Here is the clever trick they used:

  • Old Way: The AI tried to guess where the driver was looking, but it was like guessing where a detective is looking in a dark room without any clues.
  • New Way: They gave the AI a second job. While it guesses where the driver is looking, it also has to identify what objects the driver is looking at (like a red car, a stop sign, or a pedestrian).

The Analogy: Imagine you are teaching a child to find a hidden toy.

  • Old Method: You just say, "Look here!" (The child guesses randomly).
  • New Method: You say, "Look at the red ball!" (The child knows exactly what to focus on).

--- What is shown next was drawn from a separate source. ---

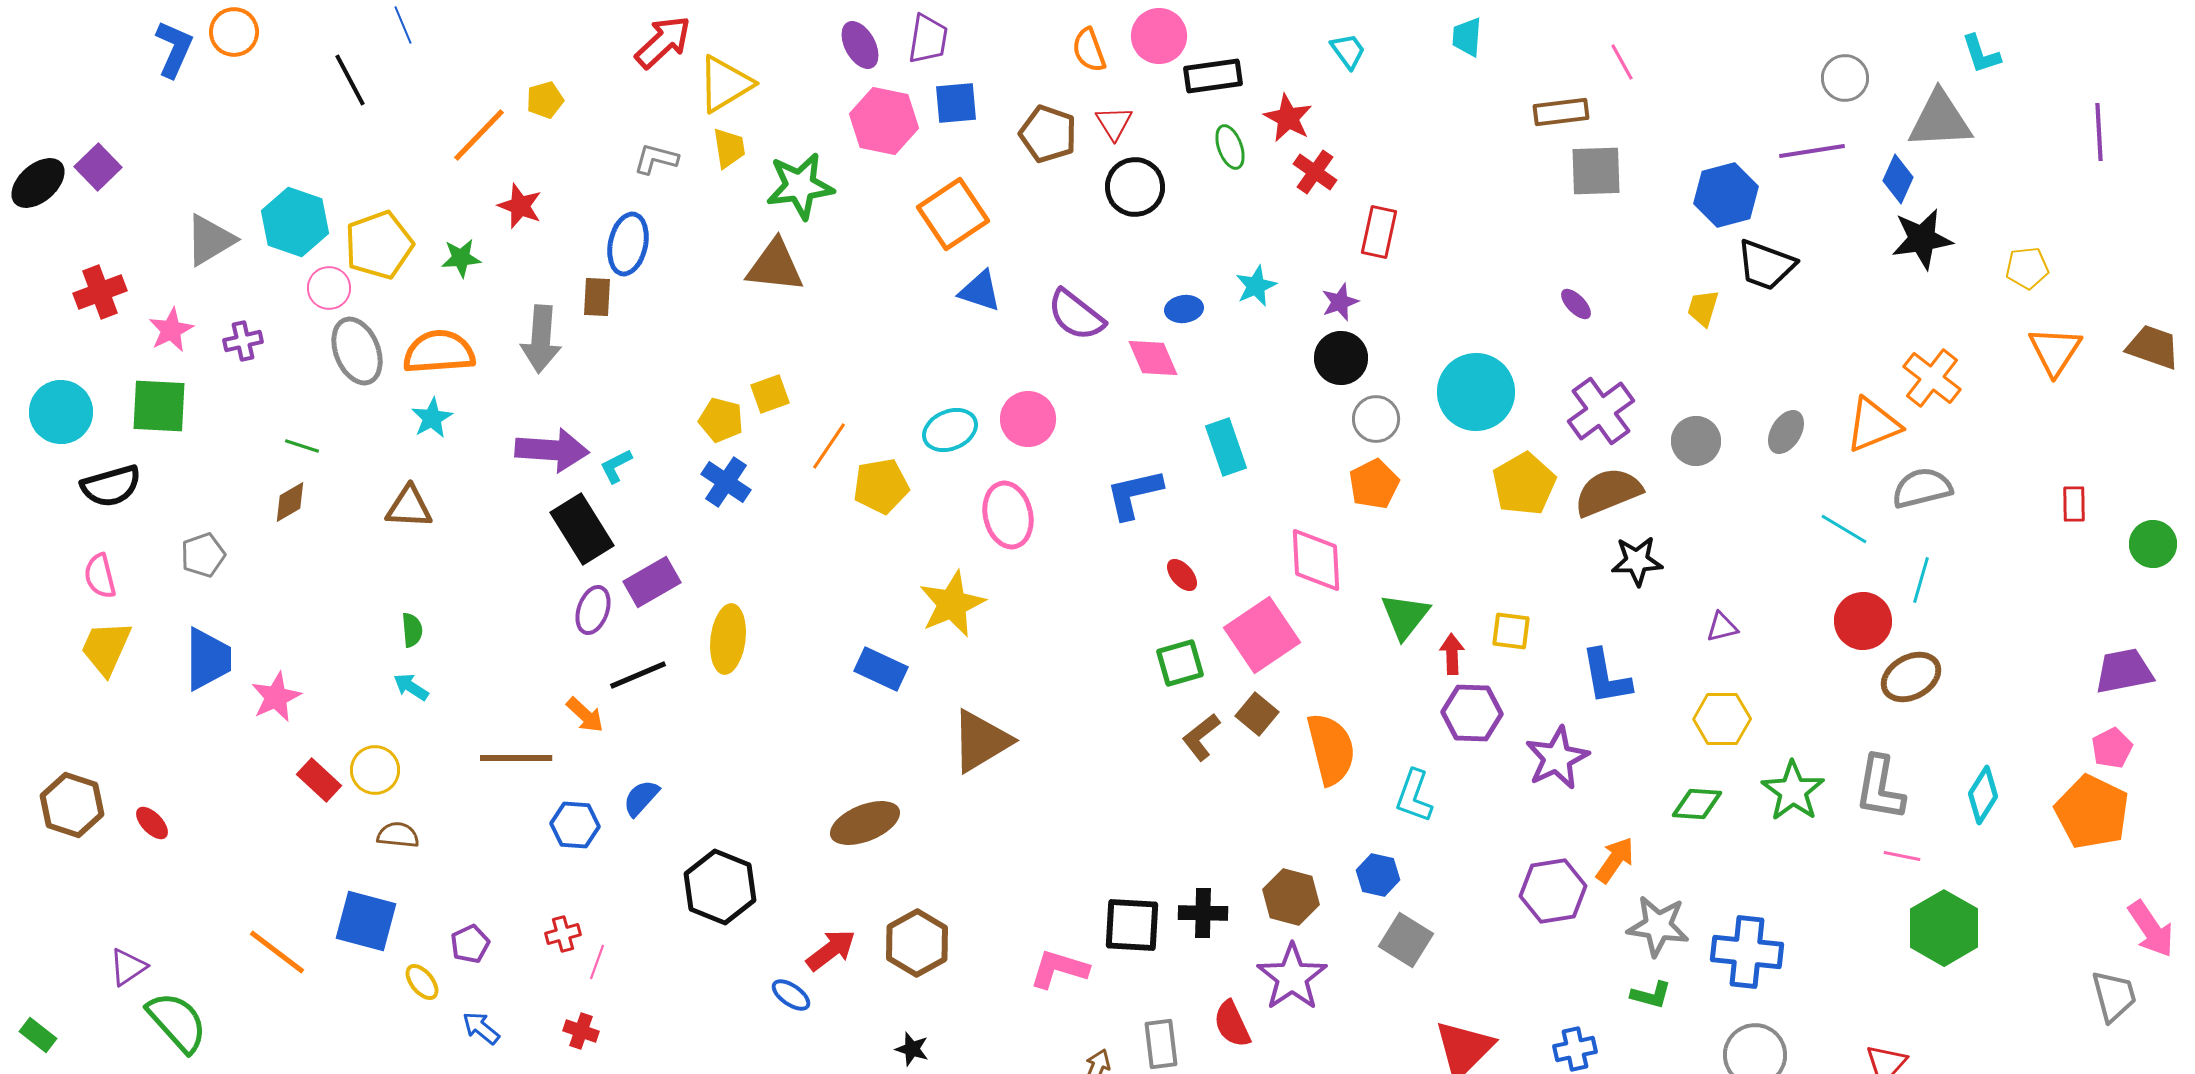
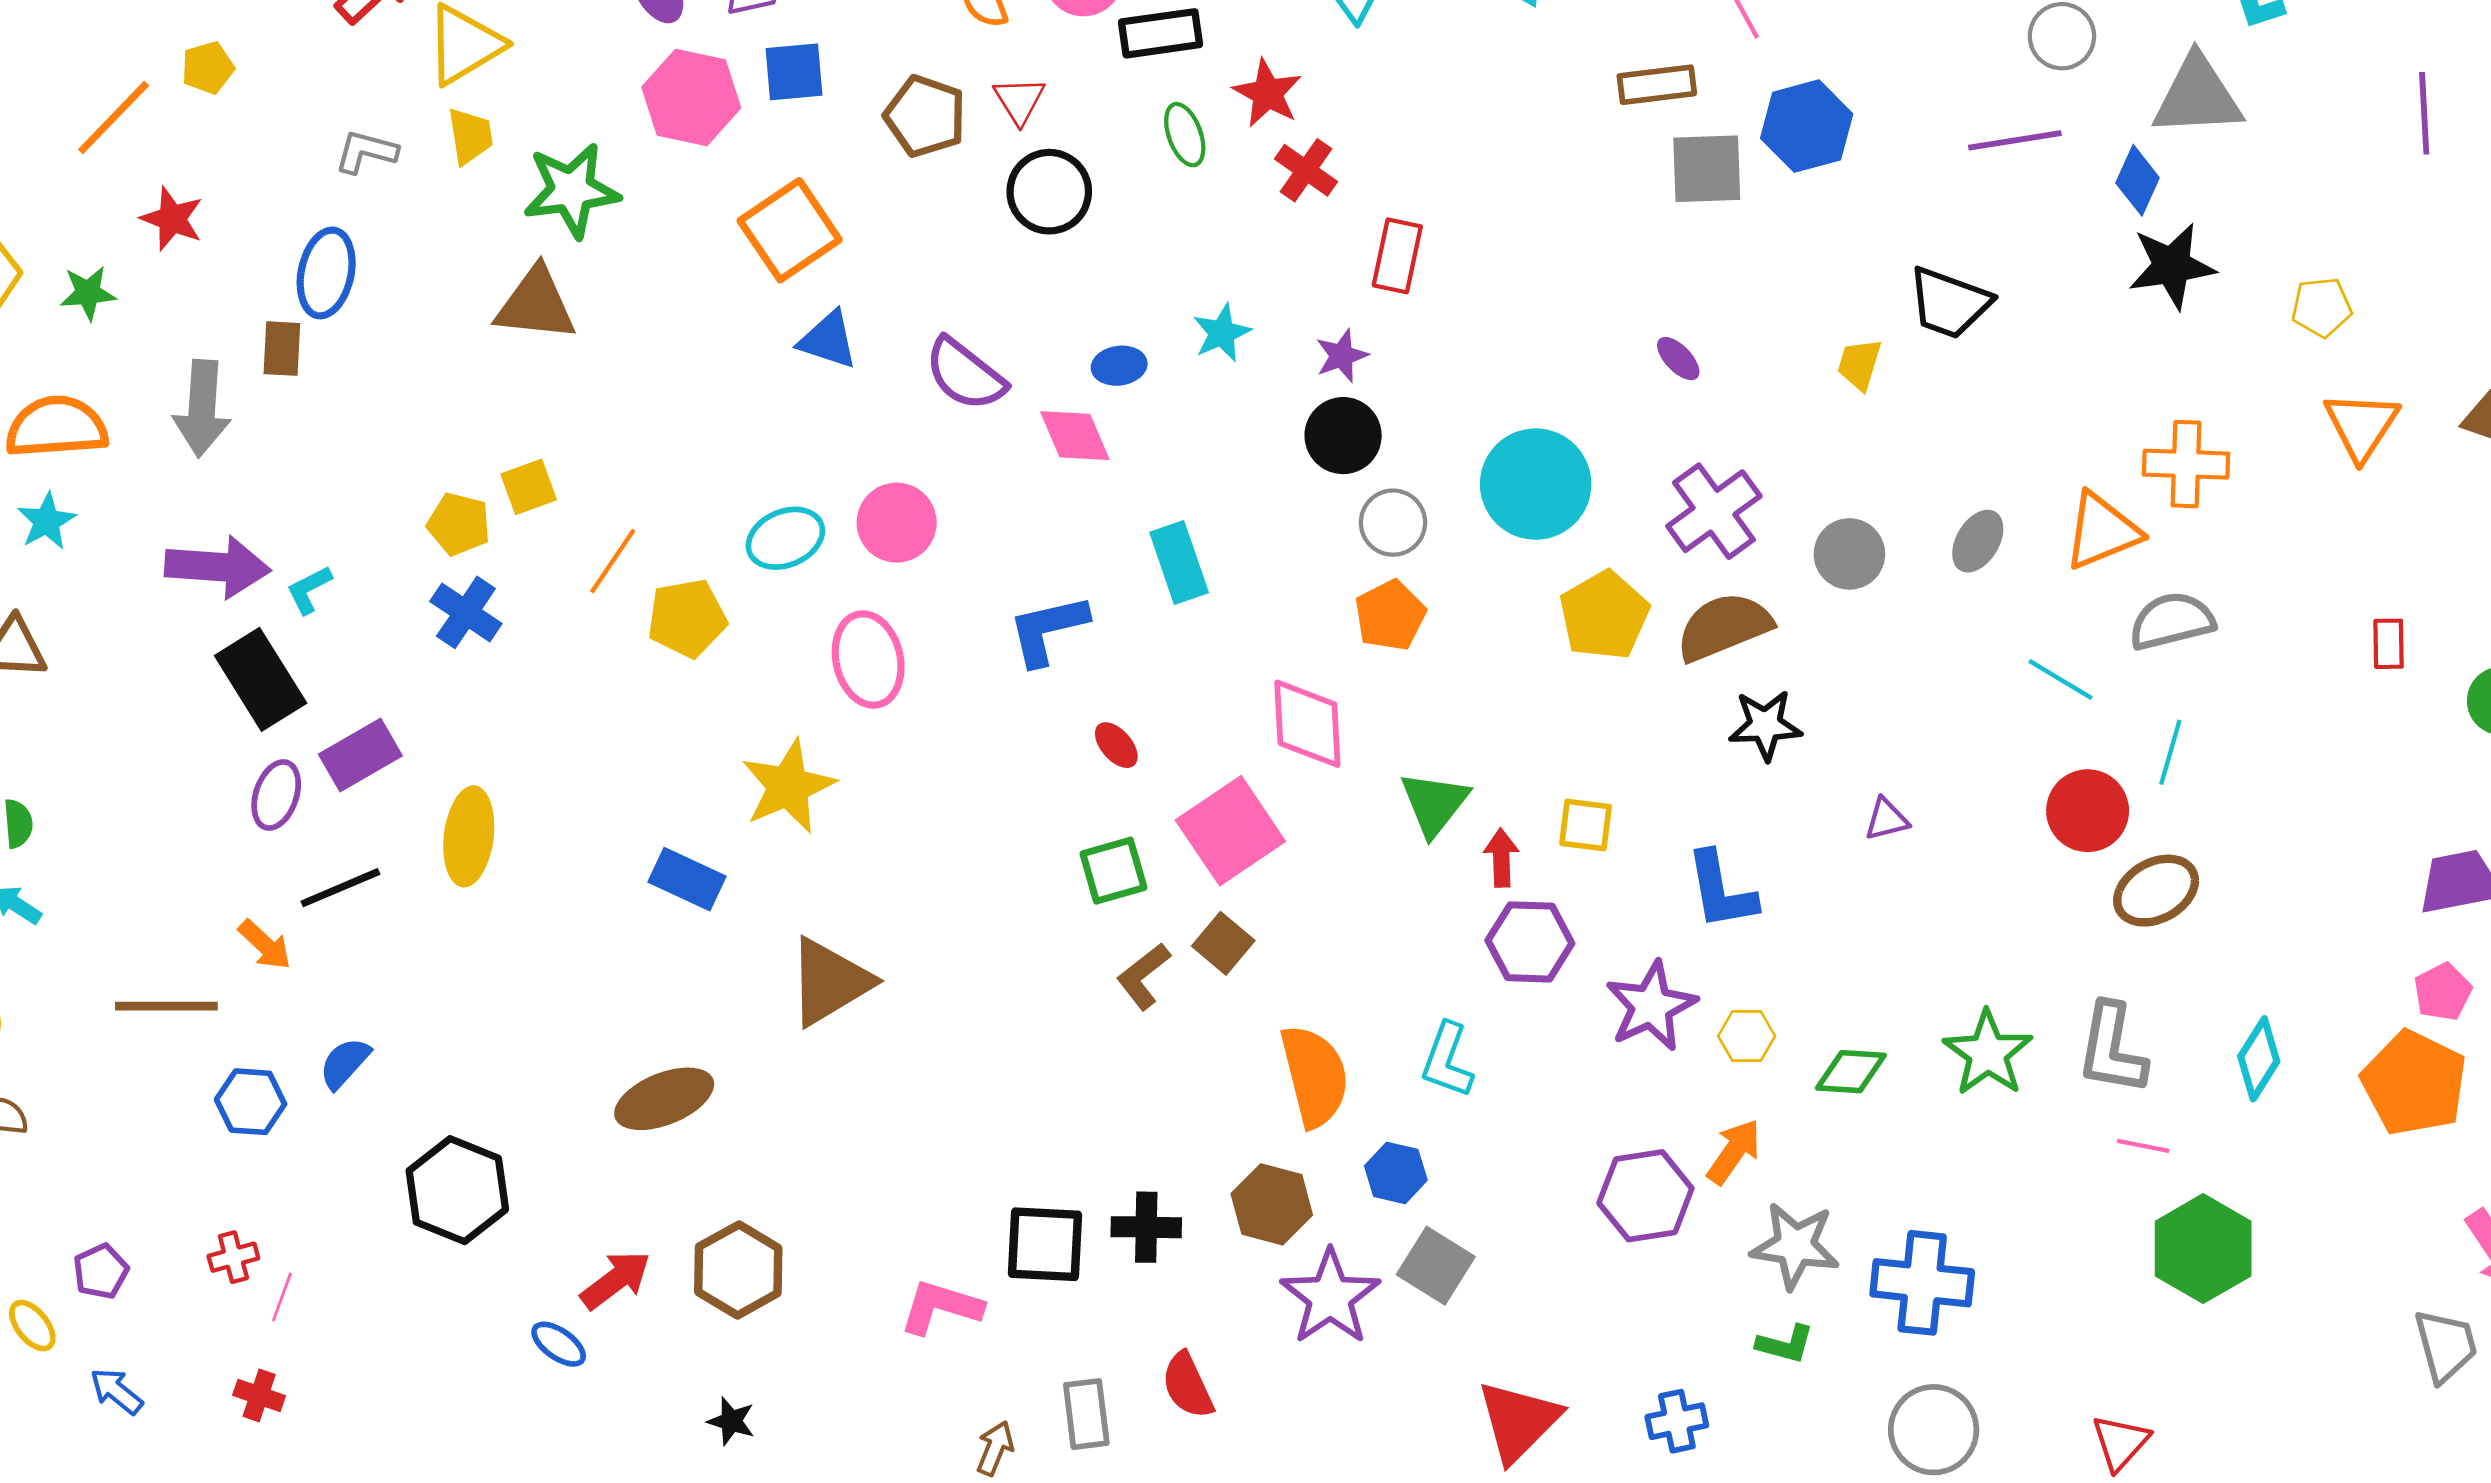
blue hexagon: (1726, 195) -> (1807, 126), moved
orange cross: (1932, 378) -> (2186, 464), turned -36
yellow hexagon: (1722, 719) -> (1747, 1036), moved, size x0.7
orange semicircle: (1331, 749) -> (1315, 1076), moved
purple star: (1292, 977) -> (1330, 1297), moved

By forcing the AI to identify the specific objects (the "red balls"), it becomes much better at predicting where the human's eyes will go. It learns that "drivers look at cars, not at the sky," or "drivers look at pedestrians, not at the clouds."

4. Why This Matters

This isn't just about better video games. This is about safer self-driving cars.

  • Explainable AI: When a self-driving car makes a decision, we want to know why. If the car brakes suddenly, we want it to say, "I stopped because I saw the human driver looking at a child crossing the street." This new system helps the car understand that logic.
  • Safety: It helps cars anticipate human mistakes. If the car knows the human is distracted or looking the wrong way, it can step in to prevent an accident.
  • Realism: Because this data covers the whole view (including the rear and sides), the AI won't get surprised when a car pulls out from a blind spot.

In a Nutshell

The researchers realized that to teach a robot to drive like a human, they had to stop looking through a keyhole and start looking through a fisheye lens. They built a massive dataset of 360-degree eye-tracking and created a smart AI that learns by identifying the specific things humans care about. This makes future autonomous vehicles more aware, safer, and easier to trust.